Big changes due in BBC science

BBC science programming has always been impressive and there'll be big changes next year with these staff changes reported in Broadcast today - it'll be interesting to see how this effects the commissioned programming especially on BBC 3...


BBC head of science John Lynch is to step down at the end of this year, and will leave the BBC altogether in 2010 after delivering a major landmark series about the history of science.

Horizon editor Andrew Cohen will take over Lynch’s role and is looking to beef up BBC3 science in particular.

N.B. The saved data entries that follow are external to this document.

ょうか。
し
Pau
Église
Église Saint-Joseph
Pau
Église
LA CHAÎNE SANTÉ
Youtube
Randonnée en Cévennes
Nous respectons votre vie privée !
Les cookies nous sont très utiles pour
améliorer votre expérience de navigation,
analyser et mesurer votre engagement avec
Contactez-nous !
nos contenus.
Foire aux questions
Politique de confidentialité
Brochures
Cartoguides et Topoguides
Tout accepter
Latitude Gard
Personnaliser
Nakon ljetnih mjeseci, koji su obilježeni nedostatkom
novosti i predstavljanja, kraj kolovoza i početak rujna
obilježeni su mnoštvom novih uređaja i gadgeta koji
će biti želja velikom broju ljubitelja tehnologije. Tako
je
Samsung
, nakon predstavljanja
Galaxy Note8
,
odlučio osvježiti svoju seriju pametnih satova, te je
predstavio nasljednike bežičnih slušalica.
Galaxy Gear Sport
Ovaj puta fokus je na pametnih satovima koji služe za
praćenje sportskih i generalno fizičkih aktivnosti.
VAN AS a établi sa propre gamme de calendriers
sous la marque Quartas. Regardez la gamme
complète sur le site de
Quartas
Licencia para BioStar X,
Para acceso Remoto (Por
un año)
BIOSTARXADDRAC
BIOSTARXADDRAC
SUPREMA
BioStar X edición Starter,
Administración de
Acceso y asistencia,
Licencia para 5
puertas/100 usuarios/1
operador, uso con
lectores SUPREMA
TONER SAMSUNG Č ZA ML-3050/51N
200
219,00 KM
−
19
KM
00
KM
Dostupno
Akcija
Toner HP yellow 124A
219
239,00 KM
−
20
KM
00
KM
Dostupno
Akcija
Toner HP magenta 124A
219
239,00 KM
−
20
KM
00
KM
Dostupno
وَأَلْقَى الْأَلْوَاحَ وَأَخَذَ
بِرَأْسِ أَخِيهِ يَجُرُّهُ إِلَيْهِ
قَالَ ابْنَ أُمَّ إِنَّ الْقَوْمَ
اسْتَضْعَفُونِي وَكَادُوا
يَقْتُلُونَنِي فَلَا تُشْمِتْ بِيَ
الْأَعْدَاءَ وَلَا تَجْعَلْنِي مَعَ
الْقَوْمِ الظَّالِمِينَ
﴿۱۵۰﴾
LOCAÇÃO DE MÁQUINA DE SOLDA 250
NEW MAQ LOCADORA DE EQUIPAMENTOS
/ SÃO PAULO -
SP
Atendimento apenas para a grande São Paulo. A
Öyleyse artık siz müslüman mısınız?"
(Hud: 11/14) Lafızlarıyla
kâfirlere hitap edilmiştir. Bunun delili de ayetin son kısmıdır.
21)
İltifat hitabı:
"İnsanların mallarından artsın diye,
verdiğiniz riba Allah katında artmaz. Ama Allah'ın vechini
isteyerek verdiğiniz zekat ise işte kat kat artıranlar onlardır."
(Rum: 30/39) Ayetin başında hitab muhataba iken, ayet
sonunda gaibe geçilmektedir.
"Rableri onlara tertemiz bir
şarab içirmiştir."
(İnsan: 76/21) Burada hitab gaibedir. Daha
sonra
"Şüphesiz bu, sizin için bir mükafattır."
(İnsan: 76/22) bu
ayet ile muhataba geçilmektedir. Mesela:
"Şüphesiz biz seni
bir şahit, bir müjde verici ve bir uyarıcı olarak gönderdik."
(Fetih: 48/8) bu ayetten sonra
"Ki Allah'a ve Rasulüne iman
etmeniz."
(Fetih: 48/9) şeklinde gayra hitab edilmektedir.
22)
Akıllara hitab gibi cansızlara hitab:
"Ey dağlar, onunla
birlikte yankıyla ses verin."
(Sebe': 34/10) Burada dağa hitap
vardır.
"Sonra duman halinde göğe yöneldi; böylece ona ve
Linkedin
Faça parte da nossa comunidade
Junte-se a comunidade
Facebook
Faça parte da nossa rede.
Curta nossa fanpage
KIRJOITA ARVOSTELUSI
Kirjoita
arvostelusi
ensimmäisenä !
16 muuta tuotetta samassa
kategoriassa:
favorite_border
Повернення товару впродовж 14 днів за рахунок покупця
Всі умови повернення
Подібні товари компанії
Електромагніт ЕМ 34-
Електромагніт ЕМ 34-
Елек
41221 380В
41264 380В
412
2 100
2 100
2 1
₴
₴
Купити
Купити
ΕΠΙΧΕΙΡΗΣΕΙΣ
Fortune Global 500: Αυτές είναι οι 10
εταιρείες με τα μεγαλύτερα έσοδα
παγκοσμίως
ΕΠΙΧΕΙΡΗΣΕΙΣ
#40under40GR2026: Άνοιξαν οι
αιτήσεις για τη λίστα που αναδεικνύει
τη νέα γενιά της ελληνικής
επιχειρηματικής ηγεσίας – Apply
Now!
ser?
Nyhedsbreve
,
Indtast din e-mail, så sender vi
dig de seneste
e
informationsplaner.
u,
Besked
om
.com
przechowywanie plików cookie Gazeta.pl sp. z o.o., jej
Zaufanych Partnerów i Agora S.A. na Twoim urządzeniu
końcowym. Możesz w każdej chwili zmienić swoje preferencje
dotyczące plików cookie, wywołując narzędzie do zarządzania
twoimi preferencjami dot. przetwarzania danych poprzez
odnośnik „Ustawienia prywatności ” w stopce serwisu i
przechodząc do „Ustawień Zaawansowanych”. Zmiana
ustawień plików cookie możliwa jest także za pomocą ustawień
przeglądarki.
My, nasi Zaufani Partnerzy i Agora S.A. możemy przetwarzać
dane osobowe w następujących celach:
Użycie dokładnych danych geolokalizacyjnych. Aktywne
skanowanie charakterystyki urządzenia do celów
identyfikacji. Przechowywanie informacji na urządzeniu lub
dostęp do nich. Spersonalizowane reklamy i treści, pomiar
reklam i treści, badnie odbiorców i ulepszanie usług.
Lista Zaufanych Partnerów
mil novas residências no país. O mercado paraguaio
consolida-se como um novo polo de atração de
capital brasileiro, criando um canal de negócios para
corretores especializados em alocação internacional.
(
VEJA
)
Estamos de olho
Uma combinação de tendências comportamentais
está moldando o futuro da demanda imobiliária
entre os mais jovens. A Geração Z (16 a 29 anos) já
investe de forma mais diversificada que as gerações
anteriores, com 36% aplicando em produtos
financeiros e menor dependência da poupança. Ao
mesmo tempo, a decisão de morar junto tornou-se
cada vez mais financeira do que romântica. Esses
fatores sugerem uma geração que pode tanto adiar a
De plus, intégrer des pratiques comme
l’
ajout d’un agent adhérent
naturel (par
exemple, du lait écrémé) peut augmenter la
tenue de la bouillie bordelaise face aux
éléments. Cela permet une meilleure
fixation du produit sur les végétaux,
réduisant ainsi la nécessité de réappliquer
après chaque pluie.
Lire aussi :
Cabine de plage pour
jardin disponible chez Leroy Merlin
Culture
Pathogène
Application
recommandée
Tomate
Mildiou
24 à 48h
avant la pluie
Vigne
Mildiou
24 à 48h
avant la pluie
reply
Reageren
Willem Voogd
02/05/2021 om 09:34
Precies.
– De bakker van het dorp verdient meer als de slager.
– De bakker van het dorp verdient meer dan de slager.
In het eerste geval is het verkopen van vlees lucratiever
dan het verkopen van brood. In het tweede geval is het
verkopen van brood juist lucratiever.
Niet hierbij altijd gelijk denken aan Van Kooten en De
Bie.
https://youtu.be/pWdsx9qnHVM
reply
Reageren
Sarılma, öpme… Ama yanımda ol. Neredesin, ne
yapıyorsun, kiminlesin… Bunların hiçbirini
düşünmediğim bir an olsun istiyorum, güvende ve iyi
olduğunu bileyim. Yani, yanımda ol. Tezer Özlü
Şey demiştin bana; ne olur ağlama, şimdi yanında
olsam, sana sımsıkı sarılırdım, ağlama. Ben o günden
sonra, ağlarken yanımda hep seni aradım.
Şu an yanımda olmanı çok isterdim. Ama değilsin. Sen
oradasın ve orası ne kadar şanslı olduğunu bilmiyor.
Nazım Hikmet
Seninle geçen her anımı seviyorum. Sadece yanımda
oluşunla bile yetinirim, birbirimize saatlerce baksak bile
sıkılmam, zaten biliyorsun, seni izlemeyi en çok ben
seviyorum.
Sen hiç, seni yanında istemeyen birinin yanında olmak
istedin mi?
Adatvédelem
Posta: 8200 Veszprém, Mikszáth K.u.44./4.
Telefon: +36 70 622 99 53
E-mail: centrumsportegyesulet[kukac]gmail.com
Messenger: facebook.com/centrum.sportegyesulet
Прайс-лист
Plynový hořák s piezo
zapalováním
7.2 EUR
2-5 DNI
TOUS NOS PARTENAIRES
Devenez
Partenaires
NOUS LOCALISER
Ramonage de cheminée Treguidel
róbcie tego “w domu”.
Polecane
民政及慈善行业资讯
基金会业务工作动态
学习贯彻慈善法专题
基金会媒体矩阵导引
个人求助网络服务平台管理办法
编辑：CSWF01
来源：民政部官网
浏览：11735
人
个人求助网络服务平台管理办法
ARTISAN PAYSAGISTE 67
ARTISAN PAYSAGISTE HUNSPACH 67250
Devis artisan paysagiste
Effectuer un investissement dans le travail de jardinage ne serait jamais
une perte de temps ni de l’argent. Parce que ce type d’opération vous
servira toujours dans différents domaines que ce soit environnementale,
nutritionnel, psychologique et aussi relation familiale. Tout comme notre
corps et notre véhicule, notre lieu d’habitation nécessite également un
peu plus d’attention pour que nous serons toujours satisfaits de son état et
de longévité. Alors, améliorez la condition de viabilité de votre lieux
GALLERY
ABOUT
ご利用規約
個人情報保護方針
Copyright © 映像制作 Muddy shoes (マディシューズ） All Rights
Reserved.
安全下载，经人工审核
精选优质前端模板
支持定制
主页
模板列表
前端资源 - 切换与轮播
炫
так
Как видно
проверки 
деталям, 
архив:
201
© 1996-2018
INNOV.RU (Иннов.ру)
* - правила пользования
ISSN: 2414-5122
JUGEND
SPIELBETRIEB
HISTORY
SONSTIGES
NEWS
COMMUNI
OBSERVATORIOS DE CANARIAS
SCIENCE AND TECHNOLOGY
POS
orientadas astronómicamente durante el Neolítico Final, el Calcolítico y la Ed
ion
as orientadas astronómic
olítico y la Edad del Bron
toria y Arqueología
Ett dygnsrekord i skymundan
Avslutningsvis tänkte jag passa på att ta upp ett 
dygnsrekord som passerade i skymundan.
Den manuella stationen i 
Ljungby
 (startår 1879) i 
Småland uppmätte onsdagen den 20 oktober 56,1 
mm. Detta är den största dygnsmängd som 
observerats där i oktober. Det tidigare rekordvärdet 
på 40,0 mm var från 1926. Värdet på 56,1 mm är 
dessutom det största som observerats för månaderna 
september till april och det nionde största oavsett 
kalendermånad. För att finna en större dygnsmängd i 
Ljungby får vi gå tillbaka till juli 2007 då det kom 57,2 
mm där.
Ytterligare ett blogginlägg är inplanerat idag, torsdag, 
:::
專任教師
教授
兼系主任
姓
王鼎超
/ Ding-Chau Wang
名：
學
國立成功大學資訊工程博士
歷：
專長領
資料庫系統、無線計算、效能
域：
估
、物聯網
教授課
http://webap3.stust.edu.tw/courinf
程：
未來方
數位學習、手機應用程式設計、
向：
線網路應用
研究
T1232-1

Lynch, who has headed the science unit for nearly a decade, has yet to decide his next move, but is likely to mix “passion projects” for television with writing books and other roles that “bring media and science to a better mutual understanding”.

He will remain with the BBC into the spring to executive produce the 6 x 60-minute BBC2 series Science Story.

“It looks at the great questions we’ve always asked - Who are we? Where do we come from? What’s out there? - and our changing attempts to answer them,” he said.

The series will air later in 2010 as part of the BBC’s ‘Year of Science’ and was ordered by science and natural history commissioner Kim Shillinglaw. Aiden Lafferty is the executive producer.

About his departure, Lynch added: “I feel like I have achieved a hell of a lot, but there comes a time when you have to say, ‘Ok, I’ve done my stint’. I feel that this is the right time for me to hand over the reins of a revitalised unit. Andrew has a clear, strategic vision for its future.”

Lynch’s tenure spanned the launch of CGI science formats such as Walking With Dinosaurs and the revival of the Tomorrow’s World-style science magazine show with Bang Goes The Theory.

Cohen has edited Horizon since 2005 and is credited with making the science strand more “relevant” to a mainstream audience and forging closer links between the BBC and the UK science community.

He told Broadcast he wants the unit’s output for BBC3 to match its provision for the other BBC channels, and to bring medicine “back to the main channels”. He also wants more physics and cosmology.

During 14 years in the science unit, Cohen has worked across Tomorrow’s World and blue chip landmarks such as Brain Story.